The in vitro anticancer effect of the CSPT NPs was next evaluated by the standard MTT (3-(4,5-dimethylthiazol-2-yl)-2, 5-diphenyltetrazolium bromide) assay to demonstrate the therapeutic potential of the delivery system. By incubating HeLa cells with the CSPT NPs for 72 h, significant cancer cell proliferation inhibition was observed (Fig. 3b). The IC₅₀ value of the CSPT NPs was 19 nM, while free SN-38 and irinotecan, a clinically used CPT derivative, showed IC₅₀ values of 14 nM and 2800 nM, respectively. The significant cytotoxicity of CSPT NPs indicated that the intracellular thiols and thiol reductase actively reduced the disulfide bond within the NPs, releasing SN-38 in a timely manner. We also did preliminary evaluation of the in vivo anticancer efficacy of the CSPT NPs against MCF-7 human breast cancer xenografts in athymic nude mice. MCF-7 cells were subcutaneously injected and three injections of PBS, irinotecan (50 mg/kg) and CSPT NPs (equivalent 20 mg/kg SN-38) were administered every four days after the tumor volume reached 100 mm³. Mice were sacrificed 3 days after the last injection (time course of the in vivo study see Fig S4a^†) and tumors were collected to assess the antitumor efficacy of NPs. The apoptotic index of the tumors was analyzed by terminal deoxynucleotidyl transferase dUTP nick end labeling (TUNEL) assay. CSPT NPs showed equivalent efficacy (8.6% vs. 5.3% of irinotecan) as compared to higher dose of irinotecan (Fig 3c and Fig. S4c).

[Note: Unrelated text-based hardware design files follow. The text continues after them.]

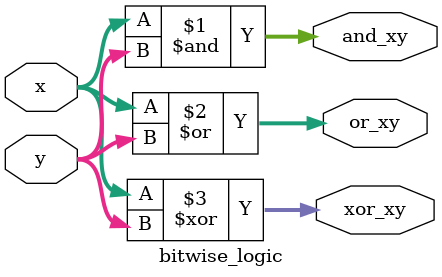
<source format=sv>


module bitwise_logic (
    input  wire [7:0] x,
    input  wire [7:0] y,
    output wire [7:0] and_xy,
    output wire [7:0] or_xy,
    output wire [7:0] xor_xy
);
    assign and_xy = x & y;
    assign or_xy  = x | y;
    assign xor_xy = x ^ y;
endmodule

</source>
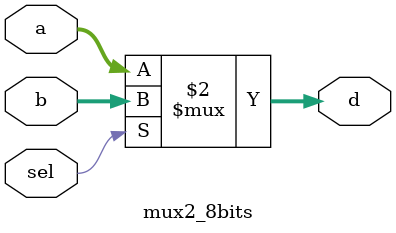
<source format=v>
module mux2_8bits(a,b,sel,d);//mux2-8bits
	input [7:0] a,b;//8-bits inputs
	input sel;//selection
	output [7:0] d;//8-bit output
	
	assign d = (sel==0)? a : b;//condition operator
	
	endmodule//endmodule
	
	
	
</source>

In summary, we report a novel redox trigger-responsive CSPT. By copper catalyzed “Click” reaction post polymerization, we were able to introduce hydrophilic PEG chain onto the hydrophobic CSPT. The amphiphilic polymer could self-assemble into NPs. The size of CSPT NPs can be precisely controlled by the concentration of the CSPT in DMF prior to nanoprecipitation over a range of 40 to 90 nm; NPs are also very stable under physiological conditions. The formulated NPs can efficiently release the conjugated drugs through self elimination and chain shattering mechanism in the presence of thiol trigger. As revealed by MTT and TUNEL assay, the NPs showed cytotoxicity in vitro comparable to SN38 and anticancer efficacy in vivo over clinically used irinotecan. As the azide attached polymer side chain can be used via “Click” chemistry, targeting group can be readily introduced to the CSPT NPs. Our previous studies using silica NPs showed that ~50 nm could be most optimal size of nanomedicine;^53,54 it is subject to further studies to demonstrate whether such size is optimal in other nanomedicine system, such as polymeric nanomedicine. Therefore, CSPT NP not only is a trigger-responsive nanomedicine for translational applications, but could also be an excellent system for fundamental studies, such as size-dependent in vitro and in vivo drug delivery, given its controlled size (Fig 1a).